Namun, Anhar berpendapat pemindahan ibu kota butuh banyak biaya dan waktu lama. Sebagai contoh, Anhar menyebutkan pemindahan ibu kota Pakistan dari Karachi ke Islamabad butuh waktu 15 tahun. "Dan itu sangat mahal," tegas dia.
Soal visi negara
Wakil Ketua Komisi II DPR Arif Wibowo berpendapat, seharusnya wacana pemindahan ibu kota negara adalah bagian dari rencana penataan pemerintahan. "Saya melihat pemerintah kurang memiliki keseriusan menata pemerintahan yang visioner," ujar dia.
Arif mengatakan, sudah jauh hari ide itu ada.
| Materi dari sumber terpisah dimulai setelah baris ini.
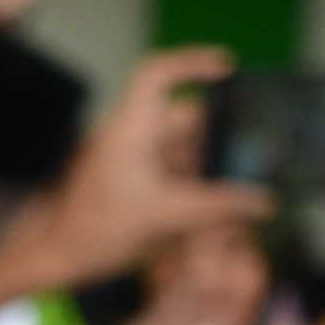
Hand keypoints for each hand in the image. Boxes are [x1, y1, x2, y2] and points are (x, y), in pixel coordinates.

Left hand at [15, 50, 275, 292]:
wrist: (60, 262)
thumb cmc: (98, 233)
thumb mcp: (165, 217)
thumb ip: (217, 207)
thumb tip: (263, 202)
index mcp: (130, 130)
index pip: (157, 75)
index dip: (191, 62)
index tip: (227, 66)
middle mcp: (131, 137)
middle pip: (185, 120)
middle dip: (217, 141)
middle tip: (250, 163)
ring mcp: (132, 158)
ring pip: (183, 149)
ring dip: (208, 169)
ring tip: (236, 197)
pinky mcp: (134, 181)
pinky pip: (173, 171)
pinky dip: (194, 184)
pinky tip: (215, 208)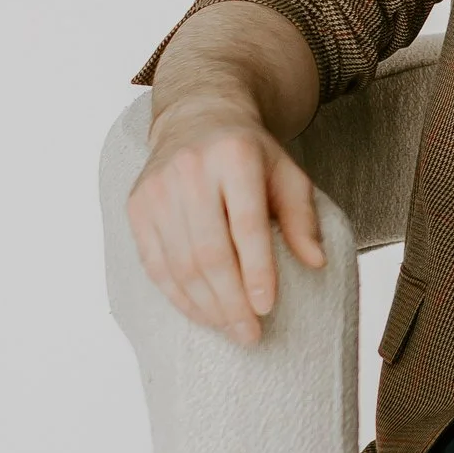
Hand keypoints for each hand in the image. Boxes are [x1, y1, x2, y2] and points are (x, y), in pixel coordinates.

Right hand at [128, 102, 325, 345]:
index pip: (246, 225)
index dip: (256, 271)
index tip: (267, 308)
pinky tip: (202, 315)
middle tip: (250, 334)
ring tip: (231, 329)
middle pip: (209, 251)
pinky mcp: (136, 206)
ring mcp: (157, 188)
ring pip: (180, 263)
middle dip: (230, 300)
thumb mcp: (288, 173)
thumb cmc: (252, 155)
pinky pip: (155, 263)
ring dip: (206, 305)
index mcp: (234, 156)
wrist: (198, 118)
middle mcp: (189, 169)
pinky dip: (178, 296)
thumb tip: (317, 262)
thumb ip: (302, 217)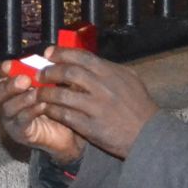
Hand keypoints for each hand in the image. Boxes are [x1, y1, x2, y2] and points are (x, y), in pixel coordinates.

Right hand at [0, 55, 83, 164]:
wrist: (69, 129)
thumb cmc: (55, 101)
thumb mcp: (49, 81)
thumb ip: (42, 69)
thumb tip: (45, 54)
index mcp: (7, 85)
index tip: (9, 65)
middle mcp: (3, 102)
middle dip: (9, 85)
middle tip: (25, 80)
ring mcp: (9, 119)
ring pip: (7, 107)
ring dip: (23, 98)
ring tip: (37, 93)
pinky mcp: (19, 133)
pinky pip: (21, 121)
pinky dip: (31, 111)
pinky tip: (43, 105)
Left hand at [37, 48, 159, 159]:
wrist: (149, 135)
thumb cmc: (139, 106)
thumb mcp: (129, 79)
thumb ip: (109, 68)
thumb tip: (87, 60)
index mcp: (111, 72)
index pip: (81, 56)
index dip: (61, 52)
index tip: (48, 53)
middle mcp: (102, 87)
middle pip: (68, 73)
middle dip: (49, 71)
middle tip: (40, 74)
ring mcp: (96, 107)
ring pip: (62, 95)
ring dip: (46, 93)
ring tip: (38, 93)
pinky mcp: (91, 126)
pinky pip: (65, 116)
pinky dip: (53, 110)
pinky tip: (47, 109)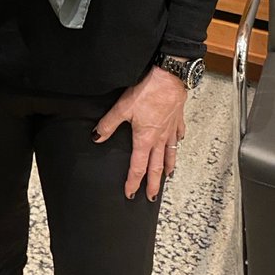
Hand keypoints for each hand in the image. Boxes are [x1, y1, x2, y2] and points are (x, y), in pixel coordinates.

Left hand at [92, 66, 186, 200]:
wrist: (170, 78)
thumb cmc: (148, 91)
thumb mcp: (122, 107)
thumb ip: (108, 124)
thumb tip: (96, 137)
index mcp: (145, 139)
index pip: (137, 167)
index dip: (133, 182)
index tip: (130, 193)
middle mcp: (159, 138)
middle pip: (156, 166)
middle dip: (153, 183)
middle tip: (152, 197)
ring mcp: (170, 130)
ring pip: (170, 154)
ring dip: (168, 167)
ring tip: (168, 177)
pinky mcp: (177, 119)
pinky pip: (178, 135)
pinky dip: (177, 142)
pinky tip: (178, 143)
Menurut dia, Soekarno bahkan telah menimbang banyak sudut pandang ketika berpendapat Palangkaraya adalah pilihan tepat untuk pemindahan ibu kota.
Dalam konteks kekinian, Arif melihat pemindahan ibu kota juga akan menjadi solusi untuk memangkas transaksi politik, dengan adanya jarak antara pusat perekonomian dan pemerintahan. "Meminimalkan peluang transaksi," kata dia.
Dari sisi tata kelola pemerintahan, Arif juga melihat pemindahan ibu kota ke Palangkaraya akan membuka peluang Indonesia mengatasi masalah kesenjangan kesejahteraan yang membayangi sekarang. Setidaknya, ketika ibu kota tak lagi di Jakarta dan Pulau Jawa, distribusi anggaran tak akan lagi terpusat di Jakarta dan Jawa.
Daripada sekadar membuka wacana lama seolah-olah belum ada, menurut Arif, yang harus dibangun sekarang adalah visi tentang masa depan Indonesia. Di dalamnya, kata dia, harus ada penyiapan serius langkah-langkah strategis yang harus ditata dari tapak pertama. Dimulai dari draf dan rencana tahapan, misalnya. "Ini bukan soal wacana atau ide siapa, pada akhirnya. Tapi ini soal visi menata negara," tegas dia.